RECORDS SHOWN>
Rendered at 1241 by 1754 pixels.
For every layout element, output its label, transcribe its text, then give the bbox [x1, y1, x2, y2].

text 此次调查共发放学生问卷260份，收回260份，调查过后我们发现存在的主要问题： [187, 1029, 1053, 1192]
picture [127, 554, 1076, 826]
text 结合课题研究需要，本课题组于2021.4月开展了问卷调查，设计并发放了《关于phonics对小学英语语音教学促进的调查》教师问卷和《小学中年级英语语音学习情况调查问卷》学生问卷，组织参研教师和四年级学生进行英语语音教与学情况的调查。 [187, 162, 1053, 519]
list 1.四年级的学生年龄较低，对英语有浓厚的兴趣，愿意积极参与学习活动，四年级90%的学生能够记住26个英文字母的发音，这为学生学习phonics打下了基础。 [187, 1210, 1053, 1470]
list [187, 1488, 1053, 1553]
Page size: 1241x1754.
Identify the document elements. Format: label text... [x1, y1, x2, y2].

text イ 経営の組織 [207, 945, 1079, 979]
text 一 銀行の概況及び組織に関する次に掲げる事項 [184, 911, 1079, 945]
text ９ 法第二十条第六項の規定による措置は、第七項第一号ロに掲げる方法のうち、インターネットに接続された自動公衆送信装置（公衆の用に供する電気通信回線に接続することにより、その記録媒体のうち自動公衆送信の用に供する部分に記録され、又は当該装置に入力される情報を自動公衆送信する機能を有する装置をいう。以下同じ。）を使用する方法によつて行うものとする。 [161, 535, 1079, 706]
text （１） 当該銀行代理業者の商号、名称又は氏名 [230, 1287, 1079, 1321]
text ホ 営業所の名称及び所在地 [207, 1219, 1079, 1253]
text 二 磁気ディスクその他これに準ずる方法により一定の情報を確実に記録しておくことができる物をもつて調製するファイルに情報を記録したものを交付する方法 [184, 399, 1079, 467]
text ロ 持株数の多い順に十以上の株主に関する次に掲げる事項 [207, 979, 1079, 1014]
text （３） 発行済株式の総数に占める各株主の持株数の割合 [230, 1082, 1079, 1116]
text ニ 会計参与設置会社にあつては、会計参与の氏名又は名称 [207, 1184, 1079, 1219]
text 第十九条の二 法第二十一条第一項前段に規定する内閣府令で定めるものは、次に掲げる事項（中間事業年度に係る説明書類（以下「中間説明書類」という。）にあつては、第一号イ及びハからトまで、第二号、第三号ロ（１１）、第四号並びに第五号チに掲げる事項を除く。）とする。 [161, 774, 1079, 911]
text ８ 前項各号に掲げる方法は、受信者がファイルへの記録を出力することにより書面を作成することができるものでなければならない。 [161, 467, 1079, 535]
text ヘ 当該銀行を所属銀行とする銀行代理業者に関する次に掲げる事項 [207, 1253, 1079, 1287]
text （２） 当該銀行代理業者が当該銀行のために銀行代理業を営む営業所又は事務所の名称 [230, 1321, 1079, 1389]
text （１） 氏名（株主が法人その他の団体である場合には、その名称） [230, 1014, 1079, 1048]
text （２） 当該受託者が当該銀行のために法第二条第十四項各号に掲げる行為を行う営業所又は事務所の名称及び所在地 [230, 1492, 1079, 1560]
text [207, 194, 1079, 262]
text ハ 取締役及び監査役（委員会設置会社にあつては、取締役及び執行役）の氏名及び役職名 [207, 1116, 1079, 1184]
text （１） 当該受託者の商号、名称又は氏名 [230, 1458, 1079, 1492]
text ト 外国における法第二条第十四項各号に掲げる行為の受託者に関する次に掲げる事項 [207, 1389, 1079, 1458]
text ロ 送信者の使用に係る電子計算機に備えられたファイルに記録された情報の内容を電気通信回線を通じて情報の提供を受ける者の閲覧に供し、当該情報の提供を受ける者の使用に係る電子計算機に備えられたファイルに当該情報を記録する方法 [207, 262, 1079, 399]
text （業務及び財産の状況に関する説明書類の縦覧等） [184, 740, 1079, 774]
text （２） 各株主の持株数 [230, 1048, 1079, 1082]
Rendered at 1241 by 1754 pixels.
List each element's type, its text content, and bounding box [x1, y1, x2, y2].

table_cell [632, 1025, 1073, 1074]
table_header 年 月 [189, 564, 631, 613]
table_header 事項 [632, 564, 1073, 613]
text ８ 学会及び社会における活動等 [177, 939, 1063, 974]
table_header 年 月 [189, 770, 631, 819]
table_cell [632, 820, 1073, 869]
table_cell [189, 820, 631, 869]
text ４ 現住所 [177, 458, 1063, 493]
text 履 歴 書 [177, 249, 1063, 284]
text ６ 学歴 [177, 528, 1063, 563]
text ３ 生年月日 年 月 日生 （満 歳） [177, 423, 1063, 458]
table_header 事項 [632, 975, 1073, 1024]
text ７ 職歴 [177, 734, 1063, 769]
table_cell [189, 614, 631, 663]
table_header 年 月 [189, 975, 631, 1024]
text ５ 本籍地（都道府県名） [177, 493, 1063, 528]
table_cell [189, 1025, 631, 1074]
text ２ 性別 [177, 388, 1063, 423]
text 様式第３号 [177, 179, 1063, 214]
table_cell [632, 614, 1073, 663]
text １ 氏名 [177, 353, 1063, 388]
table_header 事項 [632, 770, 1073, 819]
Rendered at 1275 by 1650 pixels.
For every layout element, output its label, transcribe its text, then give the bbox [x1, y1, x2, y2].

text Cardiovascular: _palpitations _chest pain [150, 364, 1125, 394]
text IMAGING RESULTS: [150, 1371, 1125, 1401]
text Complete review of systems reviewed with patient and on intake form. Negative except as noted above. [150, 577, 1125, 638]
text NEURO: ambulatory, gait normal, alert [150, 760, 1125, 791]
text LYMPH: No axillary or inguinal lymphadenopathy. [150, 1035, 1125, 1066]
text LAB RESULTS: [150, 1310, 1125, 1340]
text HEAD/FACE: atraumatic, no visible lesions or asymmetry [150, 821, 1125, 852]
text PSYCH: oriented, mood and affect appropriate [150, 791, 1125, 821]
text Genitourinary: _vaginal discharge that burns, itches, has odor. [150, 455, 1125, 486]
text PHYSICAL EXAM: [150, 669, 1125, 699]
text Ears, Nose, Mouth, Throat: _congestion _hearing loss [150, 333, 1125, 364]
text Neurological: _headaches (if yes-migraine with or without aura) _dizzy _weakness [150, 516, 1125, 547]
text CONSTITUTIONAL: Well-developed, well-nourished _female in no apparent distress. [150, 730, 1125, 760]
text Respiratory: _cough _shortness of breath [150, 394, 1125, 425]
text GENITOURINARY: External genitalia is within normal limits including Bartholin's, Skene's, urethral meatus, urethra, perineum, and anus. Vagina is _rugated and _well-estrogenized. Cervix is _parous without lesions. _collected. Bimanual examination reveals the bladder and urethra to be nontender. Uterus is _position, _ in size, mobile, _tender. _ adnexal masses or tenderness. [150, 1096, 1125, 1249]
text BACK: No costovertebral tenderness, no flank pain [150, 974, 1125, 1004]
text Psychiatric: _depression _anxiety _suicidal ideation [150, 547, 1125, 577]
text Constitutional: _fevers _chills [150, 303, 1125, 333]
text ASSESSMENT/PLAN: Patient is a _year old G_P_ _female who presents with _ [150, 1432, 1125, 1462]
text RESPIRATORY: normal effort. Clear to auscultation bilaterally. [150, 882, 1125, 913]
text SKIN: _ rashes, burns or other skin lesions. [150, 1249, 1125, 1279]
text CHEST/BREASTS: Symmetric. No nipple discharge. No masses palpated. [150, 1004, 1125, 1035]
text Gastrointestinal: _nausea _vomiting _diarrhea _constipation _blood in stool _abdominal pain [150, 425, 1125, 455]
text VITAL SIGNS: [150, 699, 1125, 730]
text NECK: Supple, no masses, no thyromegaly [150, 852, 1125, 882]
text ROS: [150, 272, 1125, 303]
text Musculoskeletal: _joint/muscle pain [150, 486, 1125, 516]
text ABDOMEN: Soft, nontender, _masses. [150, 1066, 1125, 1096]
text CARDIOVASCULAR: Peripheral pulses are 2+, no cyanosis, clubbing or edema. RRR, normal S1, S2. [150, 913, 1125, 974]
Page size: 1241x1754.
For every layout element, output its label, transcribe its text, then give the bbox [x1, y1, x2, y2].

WHAT TO PRODUCE> Wherever the string "lesions" is found in the listing above, copy the line that contains it.

SOLUTION TO THIS TASK>
text HEAD/FACE: atraumatic, no visible lesions or asymmetry [150, 821, 1125, 852]
text GENITOURINARY: External genitalia is within normal limits including Bartholin's, Skene's, urethral meatus, urethra, perineum, and anus. Vagina is _rugated and _well-estrogenized. Cervix is _parous without lesions. _collected. Bimanual examination reveals the bladder and urethra to be nontender. Uterus is _position, _ in size, mobile, _tender. _ adnexal masses or tenderness. [150, 1096, 1125, 1249]
text SKIN: _ rashes, burns or other skin lesions. [150, 1249, 1125, 1279]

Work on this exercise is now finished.